**SUPPLIED PASSAGE**
━━━━━━━━━━

# Where to find liquid bluing?



## ginnie5 (Jul 15, 2003)

we need some for a science experiment and I have been to 3 stores this afternoon with no luck. I know I've seen it in stores before but don't remember where. I've checked WM, Bilo and DG. I'd prefer to get it local if I can so dd doesn't have to wait to do her experiment.


----------



## mommathea (May 27, 2009)

Hmmm, I got mine at WM. Maby try some small hardware stores around you. Do it best, truevalue ect.


----------



## Prickle (May 9, 2009)

I think I got mine at Kroger. It was with the laundry supplies, probably top shelf where they hide the unusual stuff. 

The kind I have is called Mrs. Stewart's (concentrated liquid bluing).


----------



## Texasdirtdigger (Jan 17, 2010)

I saw some bluing at a local hardware -feed store just last week. It was Mrs. Stewart's brand.

Ok... I have a question... does any one know where to find powdered laundry starch
I cannot find it anywhere. 

I had several boxes stocked up... but I'm down to the bottom!


----------



## ginnie5 (Jul 15, 2003)

I went online and Mrs Stewarts doesn't show a store online anywhere near me.....Will check some more groceries and hardware stores though.


----------



## Tatorbug (May 14, 2007)

Menards has it as does Fleet Farm and our local hardware store, Hardware Hank here in WI. Good Luck!


----------



## FreightTrain (Nov 5, 2005)

any local gun shop should have what your after


----------



## Callieslamb (Feb 27, 2007)

sometimes they keep in near the dyes.


----------



## arabian knight (Dec 19, 2005)

Google .com can be a persons best friend.
* Where can you buy laundry blue?*
Suppliers of bluing, dolly blue, and other blue-tinted washing whiteners
>>>> main article on laundry blue and bluing
Thank you to everyone who's asked about suppliers of laundry bluing. This list of sources of various kinds of washing blue - liquid, solid, or powder - online should help. If you have any other suggestions, do let us know.

━━━━━━━━━━

**DATA EXCERPT**

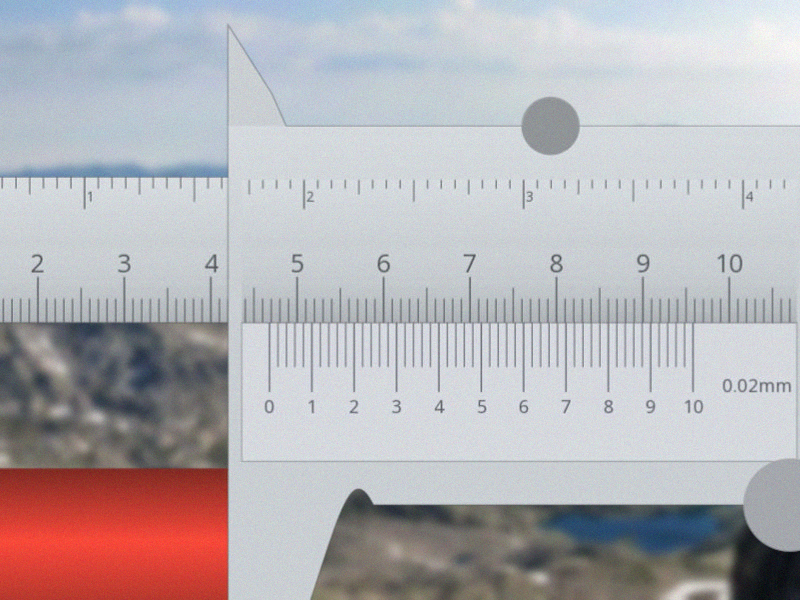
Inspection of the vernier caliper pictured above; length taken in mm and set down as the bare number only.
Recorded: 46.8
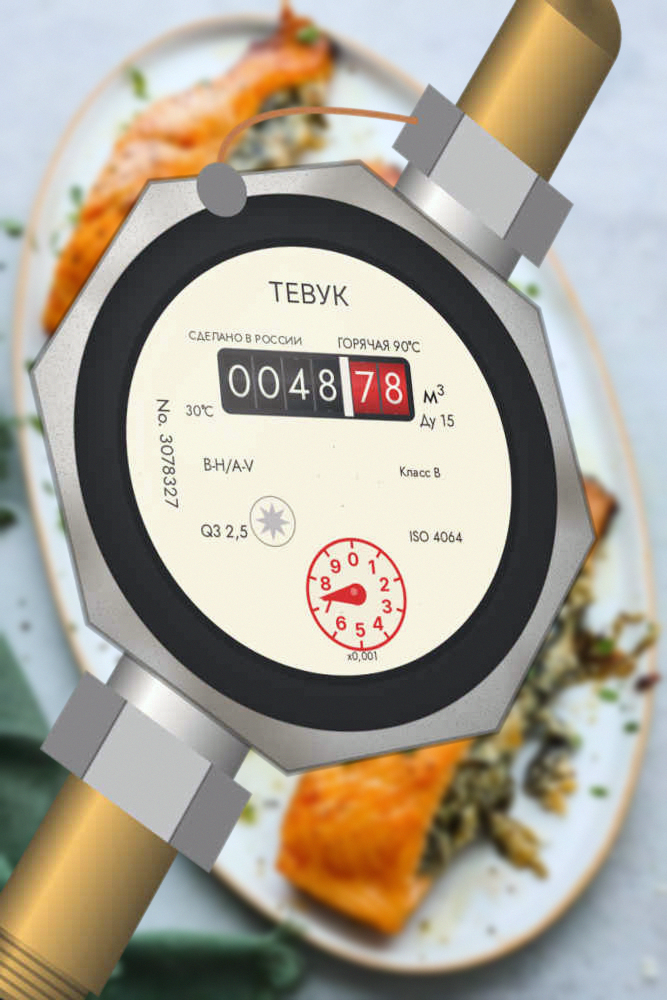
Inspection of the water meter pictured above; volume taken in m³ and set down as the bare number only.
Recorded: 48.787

━━━━━━━━━━

**ACTION ITEM**
Can you update the laundry bluing thread, everything from "Ok... I have" down to "to the bottom!", so that "powdered laundry starch" becomes "spray starch"? The lines have no role in this at all.

**ANSWER**
Ok... I have a question... does any one know where to find spray starch
I cannot find it anywhere. 

I had several boxes stocked up... but I'm down to the bottom!